At the end of the shift, beset by an almost unbearable tension which threatened to rend his mind asunder, he buttoned his overcoat against the cold and struck out on foot across the common through an ever thickening mist towards the red-light district in the Old Town. Softly, and perhaps unconsciously, he hummed a snatch of Schubert as he walked quickly and confidently along the familiar path, looking neither right nor left, his Old Testament features ploughing a relentless furrow through the fog, his eyes bright and purposeful, moving onward with a determined and single-minded haste, for the hour was getting late and there was much work yet to be done.

He reached the corner of Eddowes Lane and turned smartly into the cobbled alleyway which runs between the high brick wall of Hegel’s handbag factory and the railings of Wandle's brewery, and through the mist he discerned the form of a bare-legged young jezebel in a tiny skirt standing provocatively in the yellow haze of a street light, her hands on her hips, her smooth belly immodestly exposed, her ample chest thrust sinfully forward, and as he approached he recognised her as Molly McMannequin, a staff nurse from Whippet Ward, and his throat became dry and he felt his mouth tighten involuntarily, his fists clenching and unclenching in his pockets as he strode towards her.

She heard his footsteps and turned, inhaling the familiar and distinctive aroma of his tobacco as their eyes met across the misty silence; but there was something different about him today. Something she — it was as though he looked at her with someone else's eyes, the eyes of a stranger, burning and biblical, the eyes of fanaticism, of madness. She tried to force her lips into a smile of appeasement but she knew it was twisted and false. Something was terribly, terribly wrong here and she had a premonition of startling clarity that something very, very bad was about to happen.

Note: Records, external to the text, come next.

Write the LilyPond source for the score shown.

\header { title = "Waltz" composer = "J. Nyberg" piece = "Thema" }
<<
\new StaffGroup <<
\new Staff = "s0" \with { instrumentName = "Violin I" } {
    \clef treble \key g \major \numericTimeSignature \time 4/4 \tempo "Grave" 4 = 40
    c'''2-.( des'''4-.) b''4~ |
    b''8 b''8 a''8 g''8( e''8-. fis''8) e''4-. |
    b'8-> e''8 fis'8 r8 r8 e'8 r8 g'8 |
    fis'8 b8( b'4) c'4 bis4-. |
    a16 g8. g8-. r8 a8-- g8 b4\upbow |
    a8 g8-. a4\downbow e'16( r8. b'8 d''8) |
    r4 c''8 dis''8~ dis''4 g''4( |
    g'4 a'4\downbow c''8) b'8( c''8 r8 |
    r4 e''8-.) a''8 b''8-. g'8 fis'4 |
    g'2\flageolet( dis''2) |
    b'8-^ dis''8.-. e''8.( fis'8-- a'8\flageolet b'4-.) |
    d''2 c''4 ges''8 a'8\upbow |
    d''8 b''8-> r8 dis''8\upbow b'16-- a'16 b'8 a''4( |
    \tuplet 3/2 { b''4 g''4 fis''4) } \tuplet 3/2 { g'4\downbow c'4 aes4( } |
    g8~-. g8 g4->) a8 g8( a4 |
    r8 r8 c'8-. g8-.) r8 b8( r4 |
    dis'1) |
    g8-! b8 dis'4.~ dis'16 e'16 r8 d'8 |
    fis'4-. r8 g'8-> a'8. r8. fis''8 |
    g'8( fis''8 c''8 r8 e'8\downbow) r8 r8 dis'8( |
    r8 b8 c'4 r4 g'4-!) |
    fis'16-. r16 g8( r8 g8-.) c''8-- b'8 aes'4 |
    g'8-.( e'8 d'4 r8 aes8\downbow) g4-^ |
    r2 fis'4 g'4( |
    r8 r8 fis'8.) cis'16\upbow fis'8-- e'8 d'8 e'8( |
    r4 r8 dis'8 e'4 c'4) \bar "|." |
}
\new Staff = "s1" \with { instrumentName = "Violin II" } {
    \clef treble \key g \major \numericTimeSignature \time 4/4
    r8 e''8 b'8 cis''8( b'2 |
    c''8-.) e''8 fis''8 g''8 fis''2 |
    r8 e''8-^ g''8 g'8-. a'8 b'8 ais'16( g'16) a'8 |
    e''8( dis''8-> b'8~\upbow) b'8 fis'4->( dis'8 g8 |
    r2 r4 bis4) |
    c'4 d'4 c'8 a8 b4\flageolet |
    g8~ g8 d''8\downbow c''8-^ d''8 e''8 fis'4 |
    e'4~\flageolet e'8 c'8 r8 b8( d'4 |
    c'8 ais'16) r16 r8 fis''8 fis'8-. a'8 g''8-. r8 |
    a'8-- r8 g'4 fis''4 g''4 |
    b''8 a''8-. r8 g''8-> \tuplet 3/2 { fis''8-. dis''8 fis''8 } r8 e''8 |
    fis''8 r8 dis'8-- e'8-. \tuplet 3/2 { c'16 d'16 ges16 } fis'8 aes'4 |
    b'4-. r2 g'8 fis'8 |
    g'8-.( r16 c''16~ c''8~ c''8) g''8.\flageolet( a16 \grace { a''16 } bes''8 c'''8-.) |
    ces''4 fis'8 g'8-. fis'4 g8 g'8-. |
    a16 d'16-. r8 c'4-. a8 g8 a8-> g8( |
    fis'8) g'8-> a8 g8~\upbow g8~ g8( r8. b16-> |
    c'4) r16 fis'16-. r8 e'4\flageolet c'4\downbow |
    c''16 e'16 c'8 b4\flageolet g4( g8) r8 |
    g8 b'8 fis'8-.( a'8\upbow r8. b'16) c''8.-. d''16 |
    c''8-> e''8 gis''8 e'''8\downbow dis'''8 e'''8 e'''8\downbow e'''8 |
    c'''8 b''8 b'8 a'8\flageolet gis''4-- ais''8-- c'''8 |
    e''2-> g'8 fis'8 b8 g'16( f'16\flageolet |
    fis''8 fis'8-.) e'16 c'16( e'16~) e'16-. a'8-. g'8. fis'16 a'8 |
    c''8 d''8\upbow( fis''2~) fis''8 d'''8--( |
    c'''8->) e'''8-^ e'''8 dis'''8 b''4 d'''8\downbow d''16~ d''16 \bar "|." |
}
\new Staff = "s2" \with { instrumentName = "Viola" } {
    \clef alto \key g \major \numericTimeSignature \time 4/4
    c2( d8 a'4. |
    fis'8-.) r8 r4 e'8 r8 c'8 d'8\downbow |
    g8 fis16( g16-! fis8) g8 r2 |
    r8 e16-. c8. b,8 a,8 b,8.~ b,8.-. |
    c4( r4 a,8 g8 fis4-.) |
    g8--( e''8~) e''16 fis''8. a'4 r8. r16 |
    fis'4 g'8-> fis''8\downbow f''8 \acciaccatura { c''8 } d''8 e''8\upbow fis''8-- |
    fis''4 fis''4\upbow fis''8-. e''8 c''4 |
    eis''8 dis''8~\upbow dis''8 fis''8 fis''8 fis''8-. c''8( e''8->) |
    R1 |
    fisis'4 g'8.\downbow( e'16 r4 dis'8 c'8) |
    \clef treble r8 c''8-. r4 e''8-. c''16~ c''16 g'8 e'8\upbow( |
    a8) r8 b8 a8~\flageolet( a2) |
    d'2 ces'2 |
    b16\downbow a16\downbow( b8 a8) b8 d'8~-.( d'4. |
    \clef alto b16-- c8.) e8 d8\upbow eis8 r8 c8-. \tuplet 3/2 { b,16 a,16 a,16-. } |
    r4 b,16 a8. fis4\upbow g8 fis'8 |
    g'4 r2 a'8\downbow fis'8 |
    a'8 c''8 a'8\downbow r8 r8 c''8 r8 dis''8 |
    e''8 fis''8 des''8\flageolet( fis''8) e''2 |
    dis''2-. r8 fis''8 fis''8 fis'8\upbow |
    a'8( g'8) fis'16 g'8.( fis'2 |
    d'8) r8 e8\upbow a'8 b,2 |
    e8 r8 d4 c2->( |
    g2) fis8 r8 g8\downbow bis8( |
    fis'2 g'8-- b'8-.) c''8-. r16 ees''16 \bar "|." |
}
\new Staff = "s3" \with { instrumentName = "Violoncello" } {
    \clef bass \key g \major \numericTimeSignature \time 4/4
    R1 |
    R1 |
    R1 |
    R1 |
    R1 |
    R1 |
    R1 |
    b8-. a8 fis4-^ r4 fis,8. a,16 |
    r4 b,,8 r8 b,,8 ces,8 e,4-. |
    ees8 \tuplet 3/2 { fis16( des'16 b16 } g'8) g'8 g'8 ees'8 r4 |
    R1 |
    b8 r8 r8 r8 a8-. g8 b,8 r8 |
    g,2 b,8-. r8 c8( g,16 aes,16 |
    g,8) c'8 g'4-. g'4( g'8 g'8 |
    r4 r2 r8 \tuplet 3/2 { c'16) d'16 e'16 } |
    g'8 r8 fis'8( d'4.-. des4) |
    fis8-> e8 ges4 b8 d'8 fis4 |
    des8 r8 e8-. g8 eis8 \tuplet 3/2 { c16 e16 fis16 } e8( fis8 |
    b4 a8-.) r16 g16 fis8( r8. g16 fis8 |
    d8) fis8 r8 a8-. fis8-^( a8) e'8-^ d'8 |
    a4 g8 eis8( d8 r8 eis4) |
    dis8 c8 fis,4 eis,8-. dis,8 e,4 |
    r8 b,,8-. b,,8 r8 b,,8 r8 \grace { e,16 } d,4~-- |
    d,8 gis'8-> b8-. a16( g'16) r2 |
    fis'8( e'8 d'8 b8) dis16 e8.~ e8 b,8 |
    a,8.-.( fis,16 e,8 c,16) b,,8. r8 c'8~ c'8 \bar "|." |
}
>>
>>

She looked down at his hands and tried to run but her legs refused to move. She opened her mouth to scream too late as she felt something go around her neck, tightening, tightening, so tight she felt her eyes would burst, and as the world faded to darkness her last thought was that it was the same necktie he had proudly shown her on the ward only last week when it had been awarded to him by a grateful employer for thirty years' loyal service, and which bore embroidered upon it the royal crest of the Clapham Ambulance.